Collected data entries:

··········

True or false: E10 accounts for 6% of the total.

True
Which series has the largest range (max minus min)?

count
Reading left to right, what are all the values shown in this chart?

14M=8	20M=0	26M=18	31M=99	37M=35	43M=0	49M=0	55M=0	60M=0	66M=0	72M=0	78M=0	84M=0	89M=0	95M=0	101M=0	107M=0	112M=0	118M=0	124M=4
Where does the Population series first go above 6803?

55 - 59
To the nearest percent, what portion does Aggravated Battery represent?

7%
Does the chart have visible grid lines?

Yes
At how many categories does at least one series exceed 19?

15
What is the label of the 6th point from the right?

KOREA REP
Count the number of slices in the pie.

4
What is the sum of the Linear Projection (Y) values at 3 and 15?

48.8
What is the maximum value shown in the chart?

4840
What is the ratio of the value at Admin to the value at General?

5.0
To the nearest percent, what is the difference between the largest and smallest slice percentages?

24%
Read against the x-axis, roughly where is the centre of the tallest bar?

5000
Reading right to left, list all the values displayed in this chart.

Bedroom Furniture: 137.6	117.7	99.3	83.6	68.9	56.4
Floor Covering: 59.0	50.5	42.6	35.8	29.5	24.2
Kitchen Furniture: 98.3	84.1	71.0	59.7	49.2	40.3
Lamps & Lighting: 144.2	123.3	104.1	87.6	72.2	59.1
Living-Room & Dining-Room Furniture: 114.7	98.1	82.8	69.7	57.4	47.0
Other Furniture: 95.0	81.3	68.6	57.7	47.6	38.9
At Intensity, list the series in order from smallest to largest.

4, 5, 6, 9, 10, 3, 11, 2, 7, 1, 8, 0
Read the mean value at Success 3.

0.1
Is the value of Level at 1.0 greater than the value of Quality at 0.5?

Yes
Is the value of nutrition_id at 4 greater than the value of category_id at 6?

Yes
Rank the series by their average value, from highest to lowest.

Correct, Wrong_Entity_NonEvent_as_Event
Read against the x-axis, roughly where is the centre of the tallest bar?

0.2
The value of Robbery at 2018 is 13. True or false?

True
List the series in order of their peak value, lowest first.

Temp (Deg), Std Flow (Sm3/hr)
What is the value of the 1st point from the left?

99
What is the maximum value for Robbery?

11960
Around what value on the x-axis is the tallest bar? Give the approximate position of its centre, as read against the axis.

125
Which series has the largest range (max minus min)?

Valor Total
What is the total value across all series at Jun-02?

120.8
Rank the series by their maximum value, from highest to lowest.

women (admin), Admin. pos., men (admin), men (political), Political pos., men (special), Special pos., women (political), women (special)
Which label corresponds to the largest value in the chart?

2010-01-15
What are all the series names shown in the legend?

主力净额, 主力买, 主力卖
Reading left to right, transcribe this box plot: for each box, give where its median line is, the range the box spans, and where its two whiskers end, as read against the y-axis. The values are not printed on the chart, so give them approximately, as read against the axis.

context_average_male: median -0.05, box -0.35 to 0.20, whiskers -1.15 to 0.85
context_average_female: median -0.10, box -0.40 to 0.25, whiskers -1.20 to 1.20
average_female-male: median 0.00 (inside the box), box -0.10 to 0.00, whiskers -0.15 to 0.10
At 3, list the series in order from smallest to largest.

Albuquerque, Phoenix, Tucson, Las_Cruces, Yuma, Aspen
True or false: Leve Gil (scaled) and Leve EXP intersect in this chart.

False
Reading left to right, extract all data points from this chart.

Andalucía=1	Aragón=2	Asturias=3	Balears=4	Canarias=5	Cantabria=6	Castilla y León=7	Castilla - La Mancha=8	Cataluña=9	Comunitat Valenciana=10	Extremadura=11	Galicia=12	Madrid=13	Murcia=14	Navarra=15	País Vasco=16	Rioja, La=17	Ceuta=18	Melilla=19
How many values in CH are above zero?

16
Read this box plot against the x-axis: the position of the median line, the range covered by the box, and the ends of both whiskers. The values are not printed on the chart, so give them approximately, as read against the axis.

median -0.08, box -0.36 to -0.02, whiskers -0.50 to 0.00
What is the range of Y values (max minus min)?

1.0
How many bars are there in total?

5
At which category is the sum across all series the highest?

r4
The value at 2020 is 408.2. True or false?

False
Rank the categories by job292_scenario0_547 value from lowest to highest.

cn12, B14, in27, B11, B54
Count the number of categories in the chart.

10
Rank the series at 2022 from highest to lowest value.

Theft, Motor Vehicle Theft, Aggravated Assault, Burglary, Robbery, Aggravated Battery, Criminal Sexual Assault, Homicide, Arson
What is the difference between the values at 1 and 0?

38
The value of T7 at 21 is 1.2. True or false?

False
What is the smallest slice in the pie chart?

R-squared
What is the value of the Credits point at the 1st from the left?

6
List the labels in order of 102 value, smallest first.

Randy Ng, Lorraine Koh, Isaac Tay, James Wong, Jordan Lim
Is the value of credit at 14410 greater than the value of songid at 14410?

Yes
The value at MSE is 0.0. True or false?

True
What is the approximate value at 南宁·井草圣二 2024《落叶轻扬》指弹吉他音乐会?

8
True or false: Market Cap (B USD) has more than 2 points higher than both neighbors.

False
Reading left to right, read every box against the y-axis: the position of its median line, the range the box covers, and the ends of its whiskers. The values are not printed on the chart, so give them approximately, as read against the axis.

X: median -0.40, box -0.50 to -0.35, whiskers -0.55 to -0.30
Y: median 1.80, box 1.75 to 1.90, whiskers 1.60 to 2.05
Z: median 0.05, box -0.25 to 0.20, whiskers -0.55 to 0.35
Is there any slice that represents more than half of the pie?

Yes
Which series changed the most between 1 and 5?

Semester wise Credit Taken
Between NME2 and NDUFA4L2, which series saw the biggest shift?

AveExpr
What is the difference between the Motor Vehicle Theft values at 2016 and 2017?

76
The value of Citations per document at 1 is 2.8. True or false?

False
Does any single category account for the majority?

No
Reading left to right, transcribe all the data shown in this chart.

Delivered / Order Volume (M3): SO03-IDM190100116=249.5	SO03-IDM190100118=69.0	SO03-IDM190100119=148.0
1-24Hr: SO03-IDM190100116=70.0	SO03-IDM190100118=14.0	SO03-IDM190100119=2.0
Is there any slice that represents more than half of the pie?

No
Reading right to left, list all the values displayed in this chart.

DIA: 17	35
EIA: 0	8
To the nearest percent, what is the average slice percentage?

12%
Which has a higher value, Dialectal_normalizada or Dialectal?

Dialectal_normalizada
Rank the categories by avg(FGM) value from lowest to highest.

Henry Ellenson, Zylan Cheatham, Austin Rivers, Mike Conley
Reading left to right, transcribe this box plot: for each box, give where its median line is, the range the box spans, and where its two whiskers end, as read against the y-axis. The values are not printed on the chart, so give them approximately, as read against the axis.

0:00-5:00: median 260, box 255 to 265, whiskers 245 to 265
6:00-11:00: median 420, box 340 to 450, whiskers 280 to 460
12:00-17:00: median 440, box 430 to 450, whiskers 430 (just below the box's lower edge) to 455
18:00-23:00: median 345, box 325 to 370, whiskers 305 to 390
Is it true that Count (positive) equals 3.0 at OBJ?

··········

ABOUT THIS TASK: Return the lines from the start of the items through the line holding "Read the mean value at Success 3.", inclusive, reproduced without any change.

YOUR SOLUTION:
True or false: E10 accounts for 6% of the total.

True
Which series has the largest range (max minus min)?

count
Reading left to right, what are all the values shown in this chart?

14M=8	20M=0	26M=18	31M=99	37M=35	43M=0	49M=0	55M=0	60M=0	66M=0	72M=0	78M=0	84M=0	89M=0	95M=0	101M=0	107M=0	112M=0	118M=0	124M=4
Where does the Population series first go above 6803?

55 - 59
To the nearest percent, what portion does Aggravated Battery represent?

7%
Does the chart have visible grid lines?

Yes
At how many categories does at least one series exceed 19?

15
What is the label of the 6th point from the right?

KOREA REP
Count the number of slices in the pie.

4
What is the sum of the Linear Projection (Y) values at 3 and 15?

48.8
What is the maximum value shown in the chart?

4840
What is the ratio of the value at Admin to the value at General?

5.0
To the nearest percent, what is the difference between the largest and smallest slice percentages?

24%
Read against the x-axis, roughly where is the centre of the tallest bar?

5000
Reading right to left, list all the values displayed in this chart.

Bedroom Furniture: 137.6	117.7	99.3	83.6	68.9	56.4
Floor Covering: 59.0	50.5	42.6	35.8	29.5	24.2
Kitchen Furniture: 98.3	84.1	71.0	59.7	49.2	40.3
Lamps & Lighting: 144.2	123.3	104.1	87.6	72.2	59.1
Living-Room & Dining-Room Furniture: 114.7	98.1	82.8	69.7	57.4	47.0
Other Furniture: 95.0	81.3	68.6	57.7	47.6	38.9
At Intensity, list the series in order from smallest to largest.

4, 5, 6, 9, 10, 3, 11, 2, 7, 1, 8, 0
Read the mean value at Success 3.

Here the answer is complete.